(Stored records)
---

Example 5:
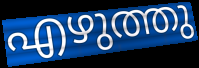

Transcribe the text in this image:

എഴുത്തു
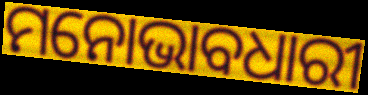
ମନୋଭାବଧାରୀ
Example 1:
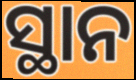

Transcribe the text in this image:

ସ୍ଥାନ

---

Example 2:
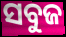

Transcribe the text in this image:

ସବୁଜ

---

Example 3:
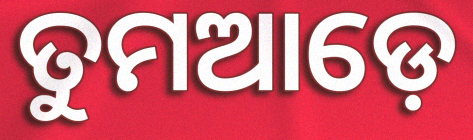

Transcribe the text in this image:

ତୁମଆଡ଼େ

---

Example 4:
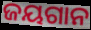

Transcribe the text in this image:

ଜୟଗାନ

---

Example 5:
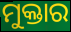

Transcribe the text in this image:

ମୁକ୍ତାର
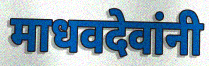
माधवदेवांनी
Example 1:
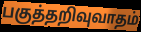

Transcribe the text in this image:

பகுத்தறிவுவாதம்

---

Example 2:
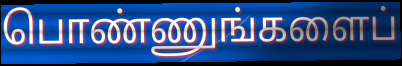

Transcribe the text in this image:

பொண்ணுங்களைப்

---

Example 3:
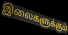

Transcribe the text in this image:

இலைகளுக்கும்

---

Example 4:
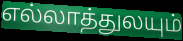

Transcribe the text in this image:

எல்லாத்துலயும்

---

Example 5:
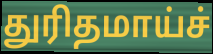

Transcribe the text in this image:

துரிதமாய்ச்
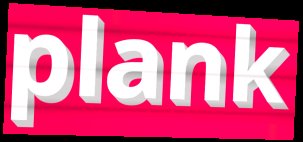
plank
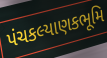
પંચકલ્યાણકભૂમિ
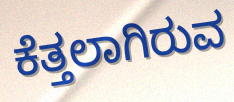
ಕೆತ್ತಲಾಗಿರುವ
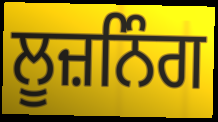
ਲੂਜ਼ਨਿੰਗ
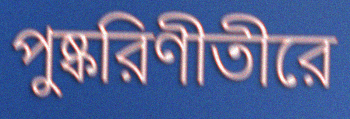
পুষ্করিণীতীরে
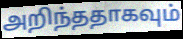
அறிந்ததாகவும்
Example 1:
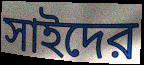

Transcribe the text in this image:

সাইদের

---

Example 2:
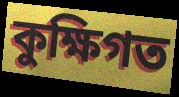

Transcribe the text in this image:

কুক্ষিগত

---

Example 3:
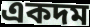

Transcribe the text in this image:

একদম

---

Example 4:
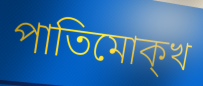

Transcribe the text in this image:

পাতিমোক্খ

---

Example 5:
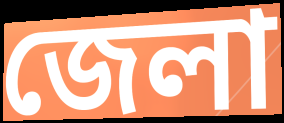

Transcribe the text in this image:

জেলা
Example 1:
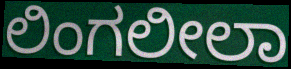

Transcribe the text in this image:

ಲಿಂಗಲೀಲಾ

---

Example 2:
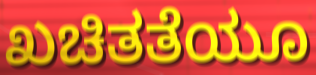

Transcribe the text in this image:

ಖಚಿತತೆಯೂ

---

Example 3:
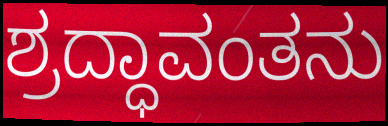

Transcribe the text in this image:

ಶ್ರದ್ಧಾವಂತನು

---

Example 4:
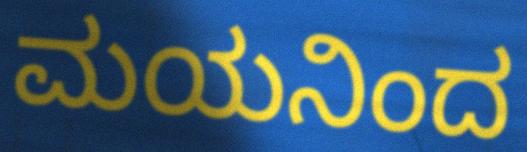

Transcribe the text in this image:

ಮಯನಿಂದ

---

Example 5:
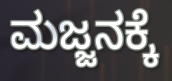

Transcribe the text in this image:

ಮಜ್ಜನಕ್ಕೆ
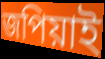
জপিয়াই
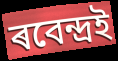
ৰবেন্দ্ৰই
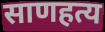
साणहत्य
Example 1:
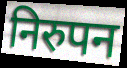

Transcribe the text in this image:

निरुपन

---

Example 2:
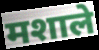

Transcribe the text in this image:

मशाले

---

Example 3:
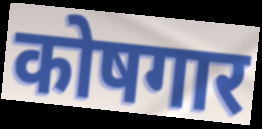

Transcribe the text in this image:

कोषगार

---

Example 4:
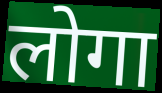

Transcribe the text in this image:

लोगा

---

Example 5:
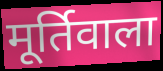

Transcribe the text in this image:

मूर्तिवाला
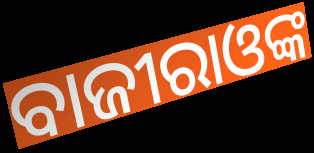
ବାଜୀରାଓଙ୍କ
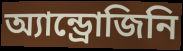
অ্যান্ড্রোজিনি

→ WORK TO COMPLETE:
Copy all of the material above word for word, leaving the pictures out of your answer.

→ FINAL RESULT:
---

Example 5:

Transcribe the text in this image:

എഴുത്തു
ମନୋଭାବଧାରୀ
Example 1:

Transcribe the text in this image:

ସ୍ଥାନ

---

Example 2:

Transcribe the text in this image:

ସବୁଜ

---

Example 3:

Transcribe the text in this image:

ତୁମଆଡ଼େ

---

Example 4:

Transcribe the text in this image:

ଜୟଗାନ

---

Example 5:

Transcribe the text in this image:

ମୁକ୍ତାର
माधवदेवांनी
Example 1:

Transcribe the text in this image:

பகுத்தறிவுவாதம்

---

Example 2:

Transcribe the text in this image:

பொண்ணுங்களைப்

---

Example 3:

Transcribe the text in this image:

இலைகளுக்கும்

---

Example 4:

Transcribe the text in this image:

எல்லாத்துலயும்

---

Example 5:

Transcribe the text in this image:

துரிதமாய்ச்
plank
પંચકલ્યાણકભૂમિ
ಕೆತ್ತಲಾಗಿರುವ
ਲੂਜ਼ਨਿੰਗ
পুষ্করিণীতীরে
அறிந்ததாகவும்
Example 1:

Transcribe the text in this image:

সাইদের

---

Example 2:

Transcribe the text in this image:

কুক্ষিগত

---

Example 3:

Transcribe the text in this image:

একদম

---

Example 4:

Transcribe the text in this image:

পাতিমোক্খ

---

Example 5:

Transcribe the text in this image:

জেলা
Example 1:

Transcribe the text in this image:

ಲಿಂಗಲೀಲಾ

---

Example 2:

Transcribe the text in this image:

ಖಚಿತತೆಯೂ

---

Example 3:

Transcribe the text in this image:

ಶ್ರದ್ಧಾವಂತನು

---

Example 4:

Transcribe the text in this image:

ಮಯನಿಂದ

---

Example 5:

Transcribe the text in this image:

ಮಜ್ಜನಕ್ಕೆ
জপিয়াই
ৰবেন্দ্ৰই
साणहत्य
Example 1:

Transcribe the text in this image:

निरुपन

---

Example 2:

Transcribe the text in this image:

मशाले

---

Example 3:

Transcribe the text in this image:

कोषगार

---

Example 4:

Transcribe the text in this image:

लोगा

---

Example 5:

Transcribe the text in this image:

मूर्तिवाला
ବାଜୀରାଓଙ୍କ
অ্যান্ড্রোজিনি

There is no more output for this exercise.